Ballot access for third parties should be encouraged rather than discouraged, as is presently the case. Instant runoffs means voters vote for more than one candidate and rank their choices so that every vote does indeed count.
“Instant runoff voting would mean, You know what, I really want to see Ralph Nader become president because he’s the one who speaks to me. But I’m terrified that George Bush might become president if I vote for Ralph Nader. So will am going to rank Ralph Nader first. In the event he doesn’t get enough votes, then my second-ranked vote is John Kerry, and my third-ranked vote is George Bush.'”
Political equality also demands proportional representation so that one-person, one-vote actually means something.
“If a third party gets 15 percent of the vote in the southern third of Indiana, they get 15 percent of the seats representing the southern third of Indiana. Simple, straightforward.”

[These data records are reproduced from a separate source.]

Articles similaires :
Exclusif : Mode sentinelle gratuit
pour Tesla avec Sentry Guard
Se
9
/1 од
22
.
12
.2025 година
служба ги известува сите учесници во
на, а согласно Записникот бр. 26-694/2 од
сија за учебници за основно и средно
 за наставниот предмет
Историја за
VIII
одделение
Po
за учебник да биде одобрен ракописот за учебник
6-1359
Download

Political equality, Stant said, would mean intransigent problems like poverty and environmental pollution, for example, would be much more likely to be addressed.
“How many new ideas would be sitting around the policy-making table if we could achieve that,” he said. “I think some of the problems we’ve been struggling with for decades and decades, going back to the turn of the century, the last turn of the century, could be solved.”

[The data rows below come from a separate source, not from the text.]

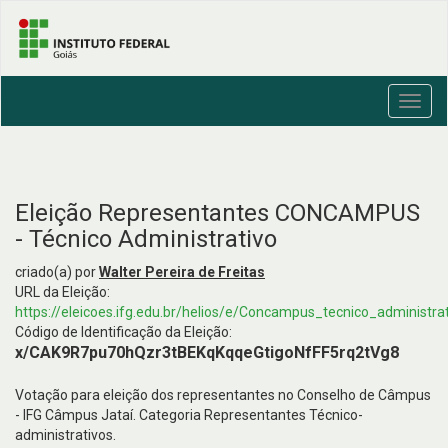
Toggl
navig
Eleição Representantes CONCAMPUS
- Técnico Administrativo
criado(a) por
Walter Pereira de Freitas
URL da Eleição:
https://eleicoes.ifg.edu.br/helios/e/Concampus_tecnico_administr
Código de Identificação da Eleição:
x/CAK9R7pu70hQzr3tBEKqKqqeGtigoNfFF5rq2tVg8
Votação para eleição dos representantes no Conselho de Câmpus
- IFG Câmpus Jataí. Categoria Representantes Técnico-
administrativos.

Stant is under no illusions that realization of his vision is within reach, at least not in the near future. To date, his supporters have only collected 4,000 signatures. And illustrative of Indiana’s restrictive ballot-access laws, Greens cannot collect signatures next summer and fall, when average citizens are actually focused on politics.
But he believes that the time is overdue for new ideas in politics. And popular political movements have spawned fundamental change in the past.
“It’s always been objectively possible for the people to mobilize and retake their public institutions, especially those of the elections,” he said. “But we’re not doing it.”
And some of the changes he is calling for would require constitutional changes, a subject that he said is taboo in American politics. Still, state and national constitutions were created in different times, times that are far different from the 21st Century.
“It’s not impossible to implement this kind of change,” he said. “If we can’t reclaim the Constitution, and make it live for us, then, well, I don’t think we’re in touch with real democracy.”
And, he reminded those at the meeting, those who seek to re-democratize Indiana and America face daunting odds.
“So, how do we achieve our vision, how do we overcome the odds that are against us?” he asked. “Well, there’s only been one counterweight historically to money, and it sounds like a cliché and sloganistic, but there’s only one possible source of the power with which we will challenge the power of money and retake, reclaim our electoral process, and that’s the power of the people.”